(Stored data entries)

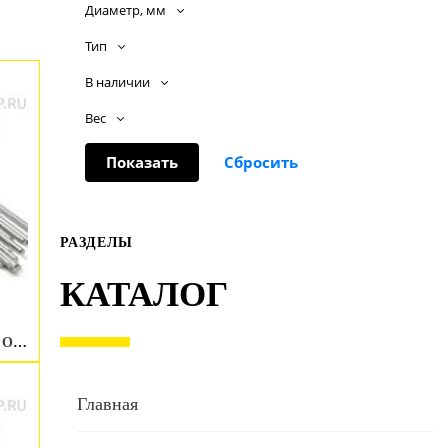
Диаметр, мм
Тип
В наличии
Вес
РАЗДЕЛЫ
КАТАЛОГ
Присадочный пруток ESAB OK Tigrod NiCrMo-4 2.4 мм
Главная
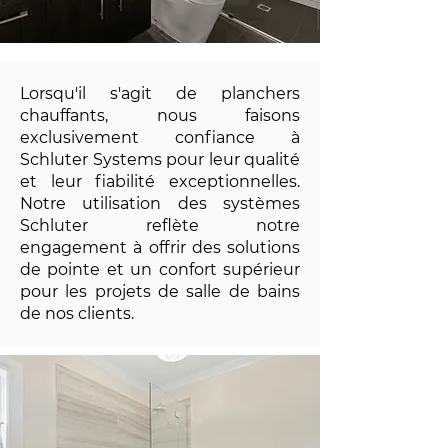
Lorsqu'il s'agit de planchers
chauffants, nous faisons
exclusivement confiance à
Schluter Systems pour leur qualité
et leur fiabilité exceptionnelles.
Notre utilisation des systèmes
Schluter reflète notre
engagement à offrir des solutions
de pointe et un confort supérieur
pour les projets de salle de bains
de nos clients.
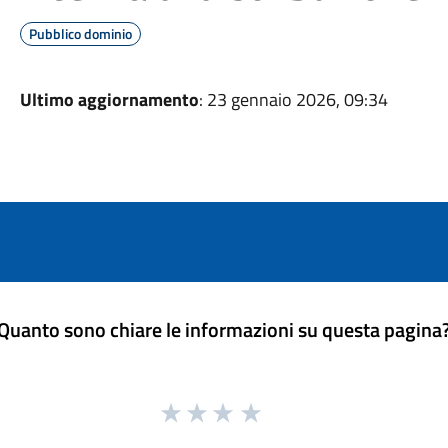
Pubblico dominio
Ultimo aggiornamento
: 23 gennaio 2026, 09:34
Quanto sono chiare le informazioni su questa pagina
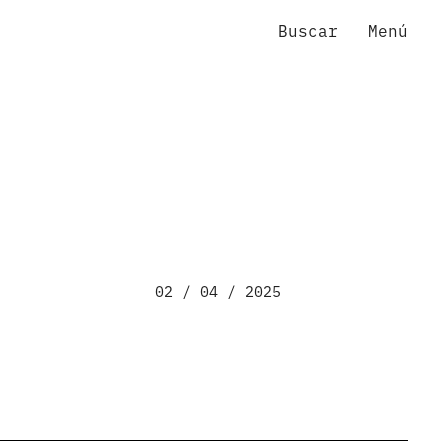
Buscar
Menú
02 / 04 / 2025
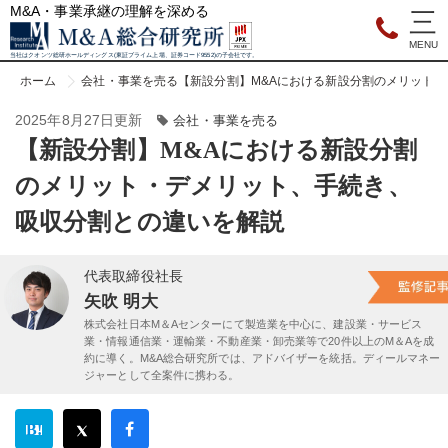
M&A・事業承継の理解を深める
当社はクオンツ総研ホールディングス(東証プライム上場、証券コード9552)の子会社です。
ホーム
会社・事業を売る
【新設分割】M&Aにおける新設分割のメリット
2025年8月27日更新
会社・事業を売る
【新設分割】M&Aにおける新設分割
のメリット・デメリット、手続き、
吸収分割との違いを解説
代表取締役社長
矢吹 明大
株式会社日本M＆Aセンターにて製造業を中心に、建設業・サービス
業・情報通信業・運輸業・不動産業・卸売業等で20件以上のM＆Aを成
約に導く。M&A総合研究所では、アドバイザーを統括。ディールマネー
ジャーとして全案件に携わる。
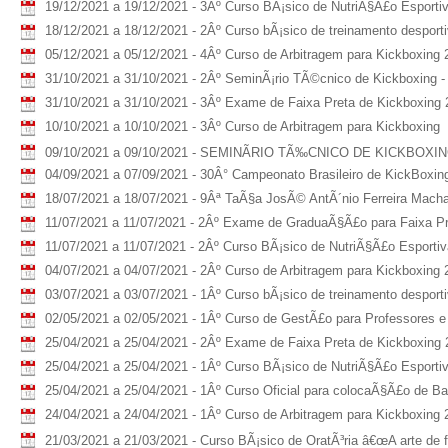
19/12/2021 a 19/12/2021 - 3Âº Curso BÃ¡sico de NutriÃ§Ã£o Esporti
18/12/2021 a 18/12/2021 - 2Âº Curso bÃ¡sico de treinamento desport
05/12/2021 a 05/12/2021 - 4Âº Curso de Arbitragem para Kickboxing 
31/10/2021 a 31/10/2021 - 2Âº SeminÃ¡rio TÃ©cnico de Kickboxing -
31/10/2021 a 31/10/2021 - 3Âº Exame de Faixa Preta de Kickboxing
10/10/2021 a 10/10/2021 - 3Âº Curso de Arbitragem para Kickboxing
09/10/2021 a 09/10/2021 - SEMINÃRIO TÃ‰CNICO DE KICKBOXING â
04/09/2021 a 07/09/2021 - 30Â° Campeonato Brasileiro de KickBoxin
18/07/2021 a 18/07/2021 - 9Âª TaÃ§a JosÃ© AntÃ´nio Ferreira Machad
11/07/2021 a 11/07/2021 - 2Âº Exame de GraduaÃ§Ã£o para Faixa Pr
11/07/2021 a 11/07/2021 - 2Âº Curso BÃ¡sico de NutriÃ§Ã£o Esporti
04/07/2021 a 04/07/2021 - 2Âº Curso de Arbitragem para Kickboxing 
03/07/2021 a 03/07/2021 - 1Âº Curso bÃ¡sico de treinamento despor
02/05/2021 a 02/05/2021 - 1Âº Curso de GestÃ£o para Professores e
25/04/2021 a 25/04/2021 - 2Âº Exame de Faixa Preta de Kickboxing
25/04/2021 a 25/04/2021 - 1Âº Curso BÃ¡sico de NutriÃ§Ã£o Esporti
25/04/2021 a 25/04/2021 - 1Âº Curso Oficial para colocaÃ§Ã£o de B
24/04/2021 a 24/04/2021 - 1Âº Curso de Arbitragem para Kickboxing 
21/03/2021 a 21/03/2021 - Curso BÃ¡sico de OratÃ³ria â€œA arte de 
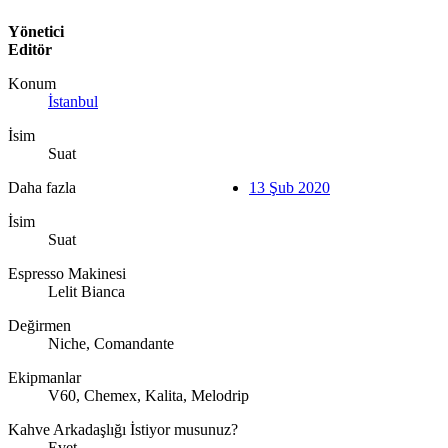
Yönetici
Editör
Konum
İstanbul
İsim
Suat
Daha fazla
13 Şub 2020
İsim
Suat
Espresso Makinesi
Lelit Bianca
Değirmen
Niche, Comandante
Ekipmanlar
V60, Chemex, Kalita, Melodrip
Kahve Arkadaşlığı İstiyor musunuz?
Evet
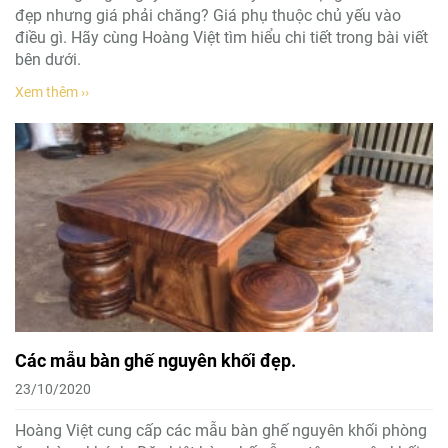
đẹp nhưng giá phải chăng? Giá phụ thuộc chủ yếu vào
điều gì. Hãy cùng Hoàng Việt tìm hiểu chi tiết trong bài viết
bên dưới.
Xem thêm ››
Các mẫu bàn ghế nguyên khối đẹp.
23/10/2020
Hoàng Việt cung cấp các mẫu bàn ghế nguyên khối phòng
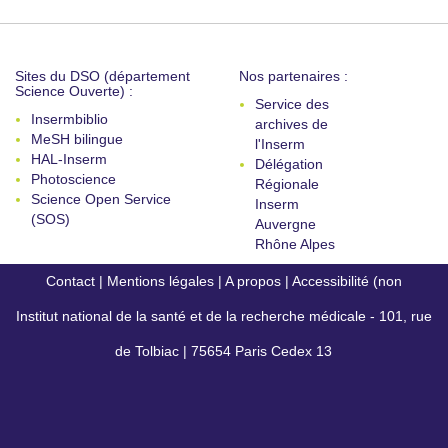
Sites du DSO (département
Nos partenaires :
Science Ouverte) :
Service des
Insermbiblio
archives de
MeSH bilingue
l'Inserm
HAL-Inserm
Délégation
Photoscience
Régionale
Science Open Service
Inserm
(SOS)
Auvergne
Rhône Alpes
Contact
|
Mentions légales
|
A propos
|
Accessibilité (non
Institut national de la santé et de la recherche médicale - 101, rue
conforme)
de Tolbiac | 75654 Paris Cedex 13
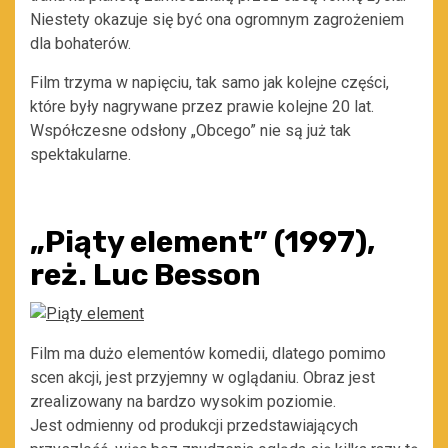
Niestety okazuje się być ona ogromnym zagrożeniem
dla bohaterów.
Film trzyma w napięciu, tak samo jak kolejne części,
które były nagrywane przez prawie kolejne 20 lat.
Współczesne odsłony „Obcego” nie są już tak
spektakularne.
„Piąty element” (1997),
reż. Luc Besson
Film ma dużo elementów komedii, dlatego pomimo
scen akcji, jest przyjemny w oglądaniu. Obraz jest
zrealizowany na bardzo wysokim poziomie.
Jest odmienny od produkcji przedstawiających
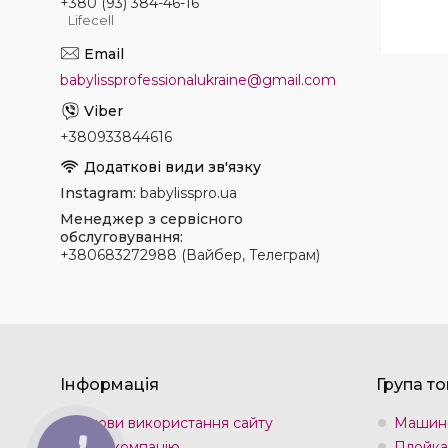
+380 (93) 384-46-16
Lifecell
babylissprofessionalukraine@gmail.com
+380933844616
Instagram
babylisspro.ua
Менеджер з сервісного
обслуговування
+380683272988 (Вайбер, Телеграм)
Інформація
Група то
Умови використання сайту
Машин
Про компанію
Плойка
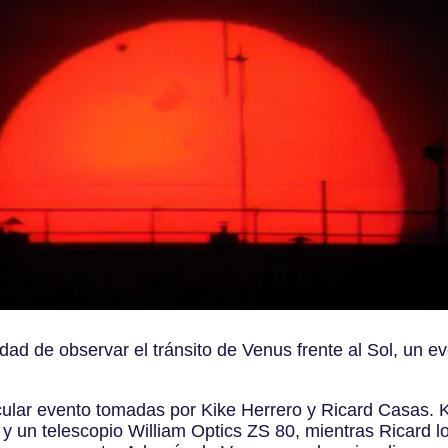
d de observar el tránsito de Venus frente al Sol, un eve
lar evento tomadas por Kike Herrero y Ricard Casas. Ki
y un telescopio William Optics ZS 80, mientras Ricard l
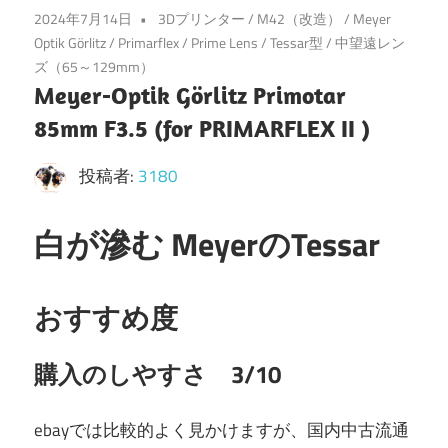
2024年7月14日
3Dプリンター
/
M42（改造）
/
Meyer
Optik Görlitz
/
Primarflex
/
Prime Lens
/
Tessar型
/
中望遠レン
ズ（65～129mm）
Meyer-Optik Görlitz Primotar
85mm F3.5 (for PRIMARFLEX II )
投稿者:
3180
白が滲む MeyerのTessar
おすすめ度
購入のしやすさ 3/10
ebayでは比較的よく見かけますが、国内中古流通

* [PROBLEM DESCRIPTION] Each entry needs to be returned verbatim, with its pictures left out.

* [RESULT BELOW]
Диаметр, мм
Тип
В наличии
Вес
РАЗДЕЛЫ
КАТАЛОГ
Присадочный пруток ESAB OK Tigrod NiCrMo-4 2.4 мм
Главная
Lorsqu'il s'agit de planchers
chauffants, nous faisons
exclusivement confiance à
Schluter Systems pour leur qualité
et leur fiabilité exceptionnelles.
Notre utilisation des systèmes
Schluter reflète notre
engagement à offrir des solutions
de pointe et un confort supérieur
pour les projets de salle de bains
de nos clients.
Pubblico dominio
Ultimo aggiornamento
: 23 gennaio 2026, 09:34
Quanto sono chiare le informazioni su questa pagina
Buscar
Menú
02 / 04 / 2025
M&A・事業承継の理解を深める
当社はクオンツ総研ホールディングス(東証プライム上場、証券コード9552)の子会社です。
ホーム
会社・事業を売る
【新設分割】M&Aにおける新設分割のメリット
2025年8月27日更新
会社・事業を売る
【新設分割】M&Aにおける新設分割
のメリット・デメリット、手続き、
吸収分割との違いを解説
代表取締役社長
矢吹 明大
株式会社日本M＆Aセンターにて製造業を中心に、建設業・サービス
業・情報通信業・運輸業・不動産業・卸売業等で20件以上のM＆Aを成
約に導く。M&A総合研究所では、アドバイザーを統括。ディールマネー
ジャーとして全案件に携わる。
19/12/2021 a 19/12/2021 - 3Âº Curso BÃ¡sico de NutriÃ§Ã£o Esporti
18/12/2021 a 18/12/2021 - 2Âº Curso bÃ¡sico de treinamento desport
05/12/2021 a 05/12/2021 - 4Âº Curso de Arbitragem para Kickboxing 
31/10/2021 a 31/10/2021 - 2Âº SeminÃ¡rio TÃ©cnico de Kickboxing -
31/10/2021 a 31/10/2021 - 3Âº Exame de Faixa Preta de Kickboxing
10/10/2021 a 10/10/2021 - 3Âº Curso de Arbitragem para Kickboxing
09/10/2021 a 09/10/2021 - SEMINÃRIO TÃ‰CNICO DE KICKBOXING â
04/09/2021 a 07/09/2021 - 30Â° Campeonato Brasileiro de KickBoxin
18/07/2021 a 18/07/2021 - 9Âª TaÃ§a JosÃ© AntÃ´nio Ferreira Machad
11/07/2021 a 11/07/2021 - 2Âº Exame de GraduaÃ§Ã£o para Faixa Pr
11/07/2021 a 11/07/2021 - 2Âº Curso BÃ¡sico de NutriÃ§Ã£o Esporti
04/07/2021 a 04/07/2021 - 2Âº Curso de Arbitragem para Kickboxing 
03/07/2021 a 03/07/2021 - 1Âº Curso bÃ¡sico de treinamento despor
02/05/2021 a 02/05/2021 - 1Âº Curso de GestÃ£o para Professores e
25/04/2021 a 25/04/2021 - 2Âº Exame de Faixa Preta de Kickboxing
25/04/2021 a 25/04/2021 - 1Âº Curso BÃ¡sico de NutriÃ§Ã£o Esporti
25/04/2021 a 25/04/2021 - 1Âº Curso Oficial para colocaÃ§Ã£o de B
24/04/2021 a 24/04/2021 - 1Âº Curso de Arbitragem para Kickboxing 
21/03/2021 a 21/03/2021 - Curso BÃ¡sico de OratÃ³ria â€œA arte de 
Yönetici
Editör
Konum
İstanbul
İsim
Suat
Daha fazla
13 Şub 2020
İsim
Suat
Espresso Makinesi
Lelit Bianca
Değirmen
Niche, Comandante
Ekipmanlar
V60, Chemex, Kalita, Melodrip
Kahve Arkadaşlığı İstiyor musunuz?
Evet
đẹp nhưng giá phải chăng? Giá phụ thuộc chủ yếu vào
điều gì. Hãy cùng Hoàng Việt tìm hiểu chi tiết trong bài viết
bên dưới.
Xem thêm ››
Các mẫu bàn ghế nguyên khối đẹp.
23/10/2020
Hoàng Việt cung cấp các mẫu bàn ghế nguyên khối phòng
Sites du DSO (département
Nos partenaires :
Science Ouverte) :
Service des
Insermbiblio
archives de
MeSH bilingue
l'Inserm
HAL-Inserm
Délégation
Photoscience
Régionale
Science Open Service
Inserm
(SOS)
Auvergne
Rhône Alpes
Contact
|
Mentions légales
|
A propos
|
Accessibilité (non
Institut national de la santé et de la recherche médicale - 101, rue
conforme)
de Tolbiac | 75654 Paris Cedex 13
Niestety okazuje się być ona ogromnym zagrożeniem
dla bohaterów.
Film trzyma w napięciu, tak samo jak kolejne części,
które były nagrywane przez prawie kolejne 20 lat.
Współczesne odsłony „Obcego” nie są już tak
spektakularne.
„Piąty element” (1997),
reż. Luc Besson
Film ma dużo elementów komedii, dlatego pomimo
scen akcji, jest przyjemny w oglądaniu. Obraz jest
zrealizowany na bardzo wysokim poziomie.
Jest odmienny od produkcji przedstawiających
+380 (93) 384-46-16
Lifecell
babylissprofessionalukraine@gmail.com
+380933844616
Instagram
babylisspro.ua
Менеджер з сервісного
обслуговування
+380683272988 (Вайбер, Телеграм)
Інформація
Група то
Умови використання сайту
Машин
Про компанію
Плойка
d de observar el tránsito de Venus frente al Sol, un eve
lar evento tomadas por Kike Herrero y Ricard Casas. Ki
y un telescopio William Optics ZS 80, mientras Ricard l
2024年7月14日
3Dプリンター
/
M42（改造）
/
Meyer
Optik Görlitz
/
Primarflex
/
Prime Lens
/
Tessar型
/
中望遠レン
ズ（65～129mm）
Meyer-Optik Görlitz Primotar
85mm F3.5 (for PRIMARFLEX II )
投稿者:
3180
白が滲む MeyerのTessar
おすすめ度
購入のしやすさ 3/10
ebayでは比較的よく見かけますが、国内中古流通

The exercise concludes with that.